First, note that if the performance on every task is a perfectly deterministic logistic function with midpoint x_0 and logistic growth rate k, i.e. there is “no noise”, with k and x_0 being the same across tasks, then these correlations would be exactly 0. (Okay, we need to be adding an epsilon of noise here so that we are not dividing by zero when calculating the correlation, but let’s just do that and ignore this point from now on.) Now as a slightly more complicated “noiseless” model, we might suppose that performance on each task is still given by a “deterministic” logistic function, but with the parameters k and x_0 being chosen at random according to some distribution. It would be cool to compute some integrals / program some sampling to check what correlation one gets when k and x_0 are both normally distributed with reasonable means and variances for this particular problem, with no noise beyond that.}
This is the point where I lost faith in this for now.
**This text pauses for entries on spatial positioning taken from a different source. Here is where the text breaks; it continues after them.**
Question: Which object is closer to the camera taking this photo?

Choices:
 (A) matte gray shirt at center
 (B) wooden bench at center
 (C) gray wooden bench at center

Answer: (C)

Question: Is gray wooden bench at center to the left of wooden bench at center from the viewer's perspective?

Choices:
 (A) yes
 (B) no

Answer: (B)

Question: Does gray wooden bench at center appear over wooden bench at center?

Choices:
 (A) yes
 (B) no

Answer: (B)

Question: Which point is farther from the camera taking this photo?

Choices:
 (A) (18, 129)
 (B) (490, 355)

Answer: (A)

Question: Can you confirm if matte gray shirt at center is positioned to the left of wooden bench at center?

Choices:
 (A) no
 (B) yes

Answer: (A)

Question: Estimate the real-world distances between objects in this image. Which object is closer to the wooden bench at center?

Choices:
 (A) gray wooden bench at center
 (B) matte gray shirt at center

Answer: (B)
I think there are parameter ranges for how k and x_0 are distributed where one gets a significant positive correlation and ranges where one gets a significant negative correlation in the % case. Negative correlations seem more likely for this particular problem. But more importantly, I no longer think I have a good explanation why this would be so close to 0. I think in logit space, the analysis (which I’m omitting here) becomes kind of easy to do by hand (essentially because the logit and logistic function are inverses), and the outcome I’m getting is that the correlation should be positive, if anything. Maybe it becomes negative if one assumes the logistic functions in our model are some other sigmoids instead, I’m not sure. It seems possible that the outcome would be sensitive to such details. One idea is that maybe if one assumes there is always eps of noise and bounds the sigmoid away from 1 by like 1%, it would change the verdict.
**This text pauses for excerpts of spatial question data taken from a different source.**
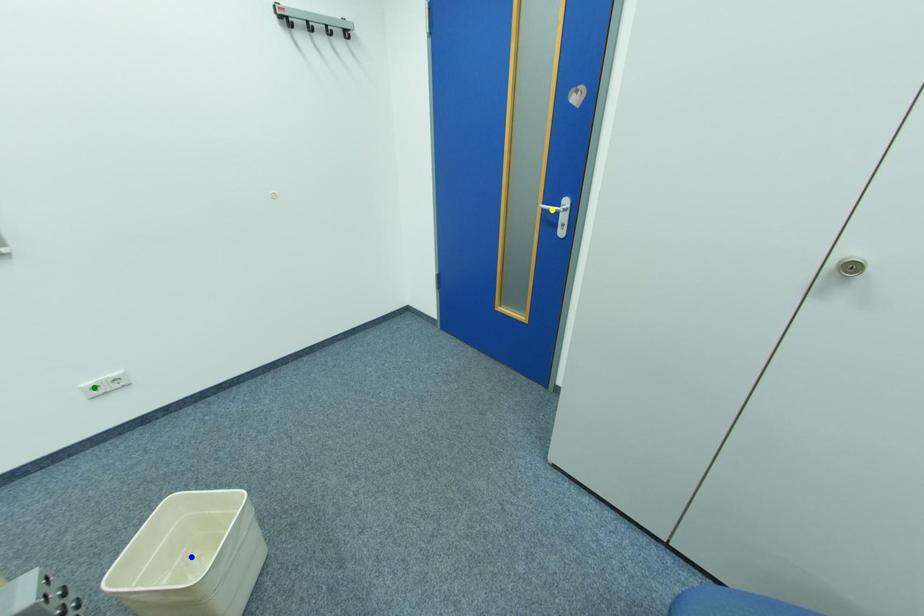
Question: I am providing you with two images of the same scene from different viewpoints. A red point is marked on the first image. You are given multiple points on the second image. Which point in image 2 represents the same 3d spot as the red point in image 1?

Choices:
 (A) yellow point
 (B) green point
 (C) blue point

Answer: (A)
Anyway, the conclusion I was planning to reach here is that there is a plausible way in which all the underlying performance curves would be super nice, not noisy at all, but the correlations we are looking at would still be zero, and that I could also explain the negative correlations without noisy reversion to the mean (instead this being like a growth range somewhere decreasing the chance there is a growth range somewhere else) but the argument ended up being much less convincing than I anticipated. In general, I’m now thinking that most such simple models should have negative or positive correlation in the % case depending on the parameter range, and could be anything for logit. Maybe it’s just that these correlations are swamped by noise after all. I’ll think more about it.